Given passage:
▬▬▬▬▬▬

# AES - Kempton Park After Show Meet - 2nd October



## 34531 (May 27, 2009)

As title says, an after show meet for the AES show and drinky poo's on Saturday, 2nd October. There are far too many fellow invert keepers I am yet to meet, so please come along if you are able to. 

Pub will be Thames Court (unless anyone else has suggestions), just because that was the pub used for the last meet and I know where it is :blush: It's a couple of miles away from the racecourse, nice location and over looking the Thames.

Thames Court, Shepperton, Middlesex, TW17 9LJ - pub details # beerintheevening.com

Show officially finishes at 16.30 I think, so anywhere from 15.00 on I'd say. 


I hope to see lots of people, and not just be sat on my tod with a party hat on.


----------



## MissCat (Mar 9, 2009)

I don't think I will know 'til the day whether I'll be able to toddle along or not, but I shall try to


----------



## Jamie (Nov 18, 2007)

Yep!


----------



## Willenium (Apr 17, 2008)

I may well be there....: victory:


----------



## FreakOonique (Oct 1, 2008)

I'll try.....


----------



## Khaos (Jul 9, 2007)

For sure!


----------



## FreakOonique (Oct 1, 2008)

Khaos said:


> For sure!


Aha fellow biker freak! I may just have to come LOL


----------



## Khaos (Jul 9, 2007)

Ha, stalker! If you do, and you ride, you're more than welcome to dump bikes and stuff at mine. I'm about a mile from Kempton.

▬▬▬▬▬▬

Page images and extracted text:

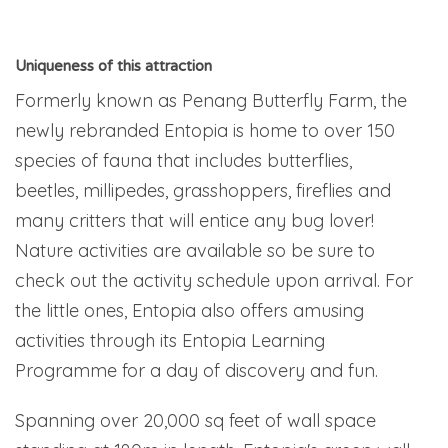
Uniqueness of this attraction
Formerly known as Penang Butterfly Farm, the
newly rebranded Entopia is home to over 150
species of fauna that includes butterflies,
beetles, millipedes, grasshoppers, fireflies and
many critters that will entice any bug lover!
Nature activities are available so be sure to
check out the activity schedule upon arrival. For
the little ones, Entopia also offers amusing
activities through its Entopia Learning
Programme for a day of discovery and fun.
Spanning over 20,000 sq feet of wall space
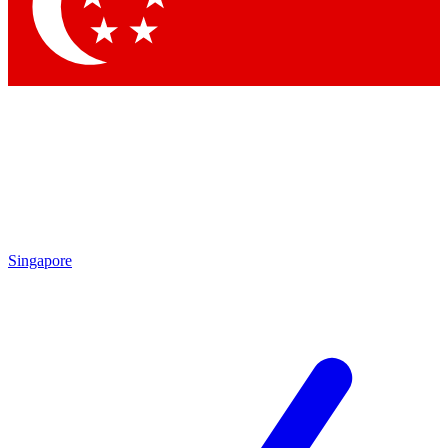
Contact me with news and offers from other Future
brands
By submitting your information you agree to the
Terms & Conditions
and
Privacy
Policy
and are aged 16 or over.
Singapore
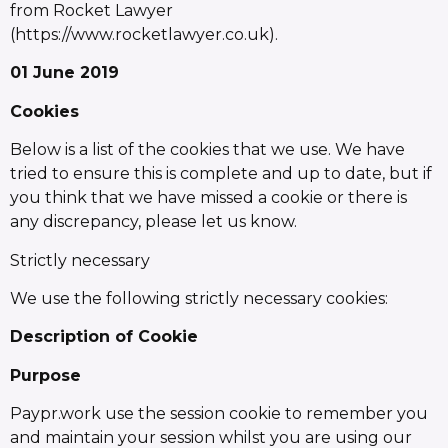
from Rocket Lawyer
(https://www.rocketlawyer.co.uk).
01 June 2019
Cookies
Below is a list of the cookies that we use. We have
tried to ensure this is complete and up to date, but if
you think that we have missed a cookie or there is
any discrepancy, please let us know.
Strictly necessary
We use the following strictly necessary cookies:
Description of Cookie
Purpose
Paypr.work use the session cookie to remember you
and maintain your session whilst you are using our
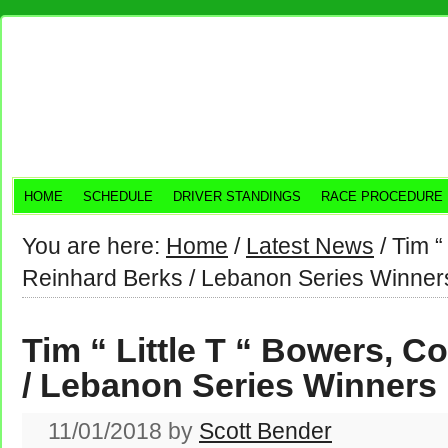
HOME
SCHEDULE
DRIVER STANDINGS
RACE PROCEDURE
You are here:
Home
/
Latest News
/
Tim “ 
Reinhard Berks / Lebanon Series Winner
Tim “ Little T “ Bowers, C
/ Lebanon Series Winners
11/01/2018
by
Scott Bender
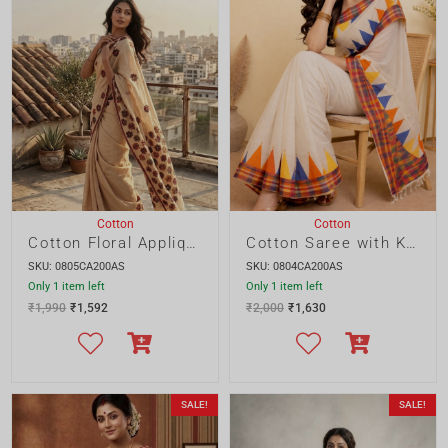
Cotton Floral Applique Saree
Cotton Saree with Katki Gamcha
SKU: 0805CA200AS
SKU: 0804CA200AS
Only 1 item left
Only 1 item left
₹
1,990
₹
1,592
₹
2,000
₹
1,630
SALE!
SALE!
Cotton
Cotton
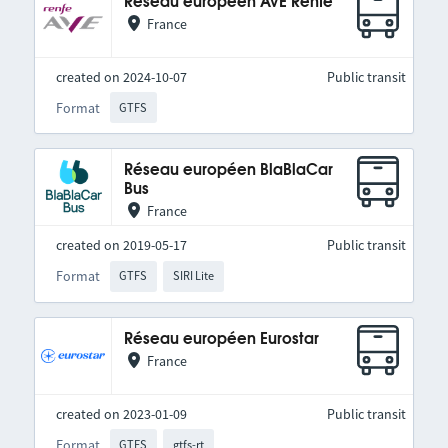
Réseau européen AVE Renfe
France
created on 2024-10-07
Public transit
Format
GTFS
Réseau européen BlaBlaCar
Bus
France
created on 2019-05-17
Public transit
Format
GTFS
SIRI Lite
Réseau européen Eurostar
France
created on 2023-01-09
Public transit
Format
GTFS
gtfs-rt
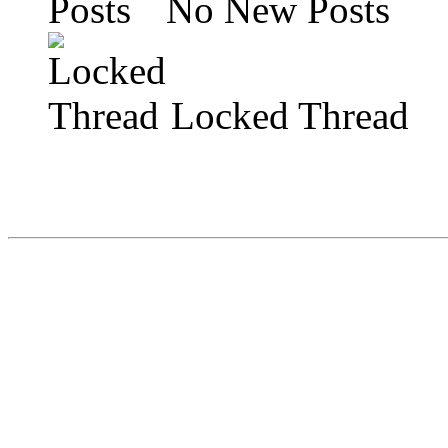
No New Posts
Locked Thread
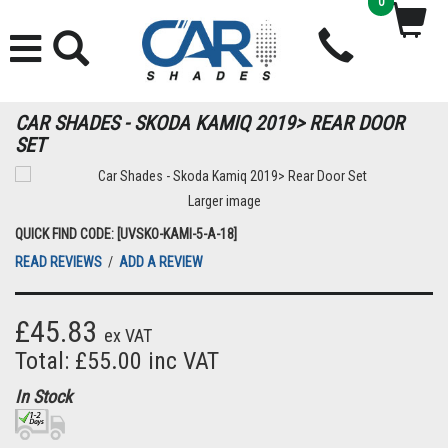
0
CAR SHADES - SKODA KAMIQ 2019> REAR DOOR
SET
Larger image
QUICK FIND CODE: [UVSKO-KAMI-5-A-18]
READ REVIEWS
/
ADD A REVIEW
£45.83
ex VAT
Total: £55.00 inc VAT
In Stock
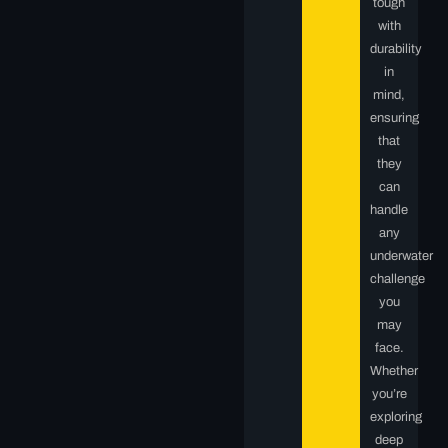
tough
with
durability
in
mind,
ensuring
that
they
can
handle
any
underwater
challenge
you
may
face.
Whether
you’re
exploring
deep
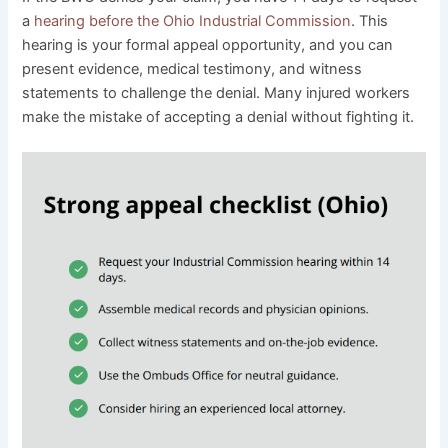
a
hearing before the Ohio Industrial Commission
. This
hearing is your formal appeal opportunity, and you can
present evidence, medical testimony, and witness
statements to challenge the denial. Many injured workers
make the mistake of accepting a denial without fighting it.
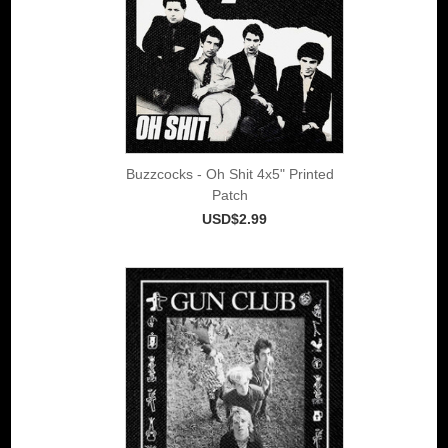
Buzzcocks - Oh Shit 4x5" Printed
Patch
USD$2.99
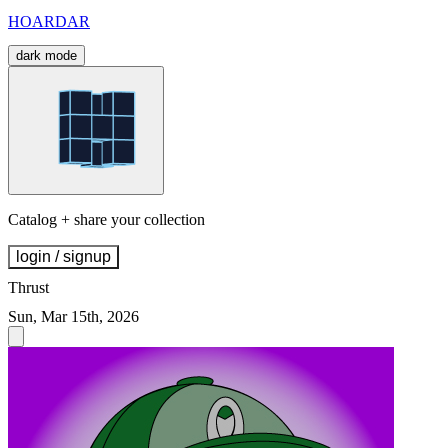
HOARDAR
dark mode
Catalog + share your collection
login / signup
Thrust
Sun, Mar 15th, 2026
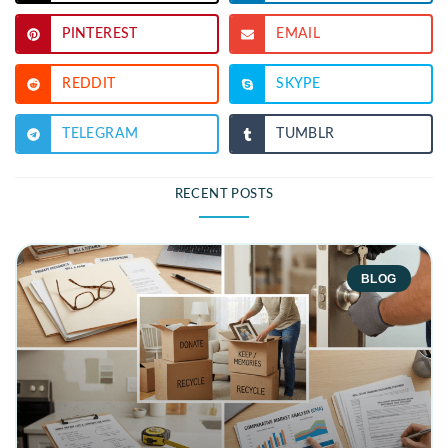
PINTEREST
EMAIL
REDDIT
SKYPE
TELEGRAM
TUMBLR
RECENT POSTS
BLOG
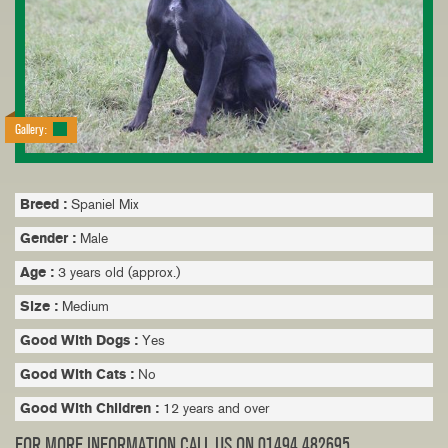
Gallery:
Breed :
Spaniel Mix
Gender :
Male
Age :
3 years old (approx.)
Size :
Medium
Good With Dogs :
Yes
Good With Cats :
No
Good With Children :
12 years and over
FOR MORE INFORMATION CALL US ON 01494 482695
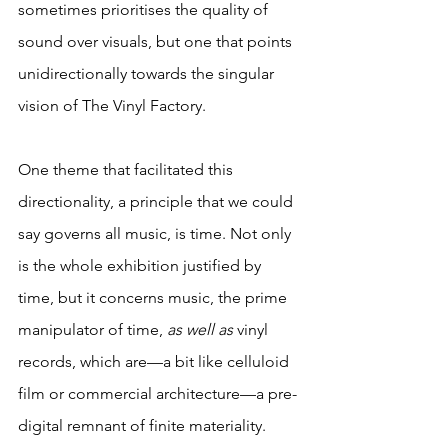
sometimes prioritises the quality of 
sound over visuals, but one that points 
unidirectionally towards the singular 
vision of The Vinyl Factory.
One theme that facilitated this 
directionality, a principle that we could 
say governs all music, is time. Not only 
is the whole exhibition justified by 
time, but it concerns music, the prime 
manipulator of time, 
as well as 
vinyl 
records, which are—a bit like celluloid 
film or commercial architecture—a pre-
digital remnant of finite materiality. 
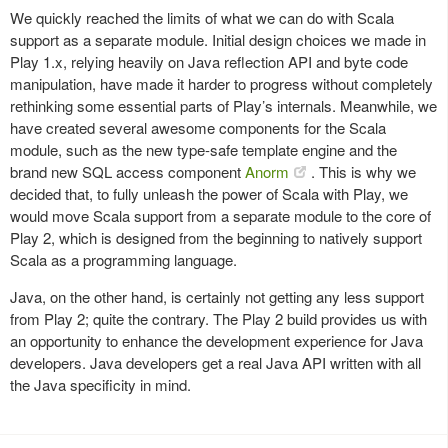
We quickly reached the limits of what we can do with Scala
support as a separate module. Initial design choices we made in
Play 1.x, relying heavily on Java reflection API and byte code
manipulation, have made it harder to progress without completely
rethinking some essential parts of Play’s internals. Meanwhile, we
have created several awesome components for the Scala
module, such as the new type-safe template engine and the
brand new SQL access component
Anorm
. This is why we
decided that, to fully unleash the power of Scala with Play, we
would move Scala support from a separate module to the core of
Play 2, which is designed from the beginning to natively support
Scala as a programming language.
Java, on the other hand, is certainly not getting any less support
from Play 2; quite the contrary. The Play 2 build provides us with
an opportunity to enhance the development experience for Java
developers. Java developers get a real Java API written with all
the Java specificity in mind.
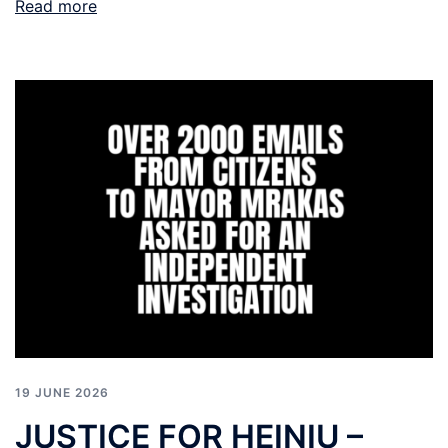
Read more
19 JUNE 2026
JUSTICE FOR HEINIU –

▬▬▬▬▬▬

Problems to work on:
1 - In the forum thread, rewrite the paragraph that begins "Pub will be Thames Court" as a short list that keeps its main facts.
2 - In the records, transcribe the lines from the one containing "sometimes prioritises the quality of" up to and including the one containing "directionality, a principle that we could".
The thread and the records are unrelated to each other.

Results in order:
1 -
- Pub: Thames Court, unless someone suggests another.
- Reason: it was used for the last meet, and the poster knows where it is.
- Location: a couple of miles from the racecourse, in a nice spot overlooking the Thames.

2 -
sometimes prioritises the quality of 
sound over visuals, but one that points 
unidirectionally towards the singular 
vision of The Vinyl Factory.
One theme that facilitated this 
directionality, a principle that we could 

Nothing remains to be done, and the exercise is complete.